◆ **課題の目的**
以下に示すUnityのボタン長押し判定に関する記事を、最後の文の後から続けて書いてください。

◆ **本文ブロック**

>>>

Unityでゲームを作っているときに、ボタンを長押しして、押している間に特定のプログラムを動かしたい場合がありますよね。
この記事ではボタンを長押し状態の判定をどのようにスクリプトに作り込むのかを解説したいと思います。
基本を解説した後に、落とし穴的な要素についても説明しているので、最後まで読んでください。
【Unity】ボタンの長押し判定と押している間の処理を作る方法 ~基本編~
「ボタンを押している間」というのは、どういう状態かというと、ボタンをダウンして、アップしていない状態ですね。というわけで、ボタンの長押し判定はダウンしてアップしていない状態を管理するスクリプトを書けばOKです。
ボタンを押している間に処理をするスクリプトを作る
答えを先に書くと、次のようなスクリプトになります。
public class ButtonHoldDown : MonoBehaviour { // ボタンを押したときtrue、離したときfalseになるフラグ private bool buttonDownFlag = false; private void Update() { if (buttonDownFlag) { // ボタンが押しっぱなしの状態の時にのみ「Hold」を表示する。 Debug.Log("Hold"); } } // ボタンを押したときの処理 public void OnButtonDown() { Debug.Log("Down"); buttonDownFlag = true; } // ボタンを離したときの処理 public void OnButtonUp() { Debug.Log("Up"); buttonDownFlag = false; } }
変数buttonDwonFlagでボタンの状態を保持しています。
OnButtonDownがボタンが押されたときに動くメソッドで、フラグをtrueにします。フラグがtrueの時は押しっぱなしの状態なので、その場合にのみUpdateメソッドでフレーム毎に動く処理を実装しましょう。そして、OnButtonUpメソッドでボタンを離すので、フラグをfalseにします。

<<<

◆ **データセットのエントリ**
>>>

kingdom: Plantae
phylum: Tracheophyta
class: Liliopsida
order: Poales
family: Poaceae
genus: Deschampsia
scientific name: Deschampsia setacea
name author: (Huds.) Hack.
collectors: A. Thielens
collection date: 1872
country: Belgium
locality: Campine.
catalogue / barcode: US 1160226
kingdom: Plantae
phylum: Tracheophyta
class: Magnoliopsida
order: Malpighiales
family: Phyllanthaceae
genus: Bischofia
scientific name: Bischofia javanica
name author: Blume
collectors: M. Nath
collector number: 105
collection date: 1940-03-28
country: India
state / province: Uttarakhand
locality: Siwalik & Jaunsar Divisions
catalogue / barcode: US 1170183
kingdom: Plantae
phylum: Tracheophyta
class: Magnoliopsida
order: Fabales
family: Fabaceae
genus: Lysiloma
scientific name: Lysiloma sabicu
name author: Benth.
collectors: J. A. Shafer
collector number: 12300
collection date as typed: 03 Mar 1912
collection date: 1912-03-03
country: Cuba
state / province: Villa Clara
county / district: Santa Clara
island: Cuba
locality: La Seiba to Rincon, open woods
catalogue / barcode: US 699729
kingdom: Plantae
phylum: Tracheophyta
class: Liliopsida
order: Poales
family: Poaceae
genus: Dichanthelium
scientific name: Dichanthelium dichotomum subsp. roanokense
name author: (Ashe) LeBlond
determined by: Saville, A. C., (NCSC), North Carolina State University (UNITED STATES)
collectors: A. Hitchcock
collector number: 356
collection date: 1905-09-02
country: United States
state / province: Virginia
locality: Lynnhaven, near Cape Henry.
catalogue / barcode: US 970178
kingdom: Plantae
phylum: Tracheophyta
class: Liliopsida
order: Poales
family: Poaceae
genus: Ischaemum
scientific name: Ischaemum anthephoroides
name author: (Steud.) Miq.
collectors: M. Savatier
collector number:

<<<

◆ **本課題の結果**
これで、ボタンを押している間の処理を組むことができるようになりましたね。今回の例だと、ボタンを押しっぱなしにしているとHoldが出続けるような処理です。
ボタンが押されたら動くイベントを追加する
処理を組んだら、残りはボタンにイベントを登録するだけです。if文は不要です。
ボタンのインスペクターにある「コンポーネントを追加」をクリックします。そして「イベント」-「イベントトリガー」と選択すると、「Event Trigger」がインスペクターに追加されます。
追加されたEvent Triggerにある「新しいイベントを追加」ボタンを押して、PointerDownとPointerUpのイベントをそれぞれ追加します。
追加したイベントに、作成したスクリプトをアタッチしてやれば、準備OKです。
実行して動作確認しよう
再生ボタンを押して、実際にボタンを長押ししてみましょう。下図が結果となります。
ボタンを押して「Down」を表示して、その間「Hold」が実行されています。その後、ボタンを離すと「Up」を表示し、「Hold」が表示されなくなりました。
これで、ボタンを押している間に特定の処理を動かすプログラムが組めましたね。
ただ、これだけでは処理が不十分なケースがあります。次に説明します。
【Unity】ボタンの長押し判定と押している間の処理を作る方法 ~追加知識~
ゲームのコントローラーなどのボタンなら、ボタンを長押ししている状態は基本編で事足りますが、マウスやスマホのタップの場合は、それだけでは不十分なケースがあります。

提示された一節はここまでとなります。